The U.S. Coast Guard base in Ketchikan was the scene of a simulated active shooter on Wednesday, complete with fake casualties, a successful “arrest,” and lessons on rapid-response medical care.
Practice makes perfect, right? But how do you practice an emergency? By their nature, emergencies are unpredictable, especially when they involve a vengeful person with a gun.
There are ways to prepare for the unpredictable, though, and that’s what U.S. Coast Guard, Ketchikan police and EMTs worked on during the local Coast Guard base’s first active shooter drill.
Waiting for the drill to begin, Coast Guard Public Affairs Officer Lt. Laura Ladd explains the scenario:
“We have a disgruntled fisherman, who his boat got terminated for safety reasons,” she said. “The Coast Guard terminated him. He wants to come on base and get revenge because now we have destroyed his livelihood.”
Ladd said this first drill is meant to help different emergency response agencies learn how to work together. This one is a “walking” emergency drill – slow, deliberate and staged; future events will be faster and less predictable.
The “shooter” started his slow walk on the pier, where his character would have arrived on his condemned boat. Followed closely by two observers, he makes his way up a ramp and onto the base, where he is confronted by an officer, asking for identification.
He shoots the officer, who falls rather convincingly to the ground. Then the shooter walks to the administration building and asks for directions to the chief’s office.
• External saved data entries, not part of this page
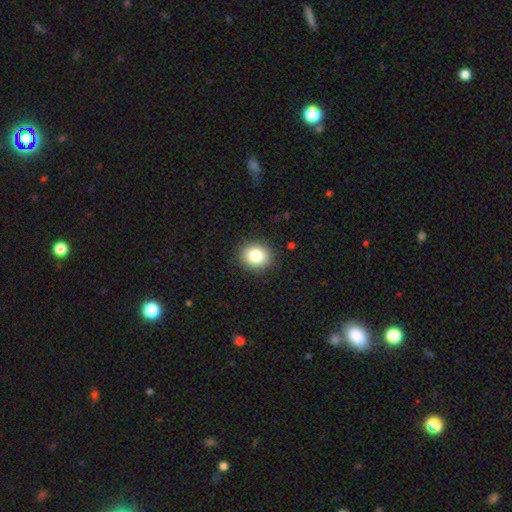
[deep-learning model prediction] smooth 82%, star or artifact 10%, featured or disk 7%. Down the decision tree: how rounded — round (76%); merging — none (91%).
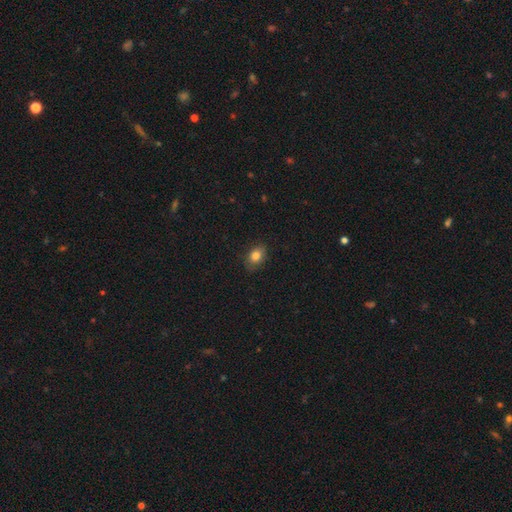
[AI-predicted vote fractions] Smooth or featured? smooth (82%)
How rounded? in between (74%)
Merging? none (81%)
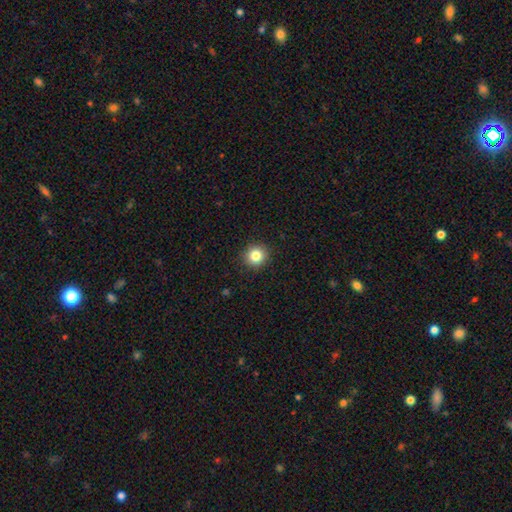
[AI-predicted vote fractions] Overall: smooth (83%). How rounded: round (91%). Merging: none (91%).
He talks briefly with two personnel downstairs and then “shoots” them, too. An airhorn blasts twice, representing the sound of gunshots.
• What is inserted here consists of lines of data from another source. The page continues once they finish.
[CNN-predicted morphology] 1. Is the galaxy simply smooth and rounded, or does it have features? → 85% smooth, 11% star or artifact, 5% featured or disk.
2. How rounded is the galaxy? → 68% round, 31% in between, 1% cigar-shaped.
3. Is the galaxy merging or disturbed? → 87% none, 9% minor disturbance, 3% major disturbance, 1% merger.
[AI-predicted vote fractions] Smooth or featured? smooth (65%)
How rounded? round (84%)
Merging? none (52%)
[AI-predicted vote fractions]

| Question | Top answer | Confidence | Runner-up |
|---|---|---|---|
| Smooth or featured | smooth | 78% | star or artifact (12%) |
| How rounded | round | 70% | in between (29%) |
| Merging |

The bad guy then goes upstairs to the main office area. At some point, someone called 911, because the police quickly arrive, and head upstairs to confront and arrest the shooter.
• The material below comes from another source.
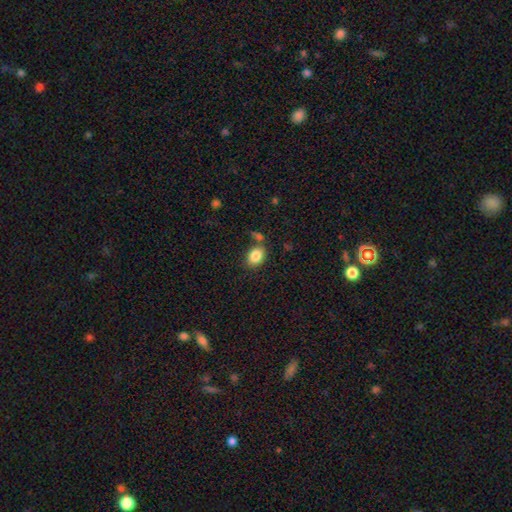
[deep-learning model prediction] smooth_or_featured: smooth (p=0.85) [alt: star or artifact p=0.08]
how_rounded: in between (p=0.73) [alt: round p=0.26]
merging: none (p=0.71) [alt: minor disturbance p=0.13]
After the shooter is secured, medical response begins. Fire trucks and ambulances arrive
with EMTs, who set up a triage. Coast Guard personnel file out of the building, wearing wristbands to designate how badly they’re injured: Green is for light injuries, yellow for moderate, red for serious.
The greens are all treated on site, a yellow who walked out on her own is placed in an ambulance for transport, and the one red is brought out on a stretcher, stabilized by medics and loaded into an ambulance.
A primary goal of the active shooter drill was better inter-agency coordination. Ketchikan Police Department Deputy Chief Josh Dossett and Ketchikan Fire Department Deputy Chief Scott Brainard agreed that goal was accomplished.
“It was good coordination with the dispatch, the police department and the Coast Guard,” Brainard said. “The three of us don’t work on a lot of these drills together, so this was a good opportunity to get together and do some inter-operability training.”
And it’s just the first drill, with more training planned in the future to make sure Ketchikan’s various responders are ready to work together if a real emergency ever arises.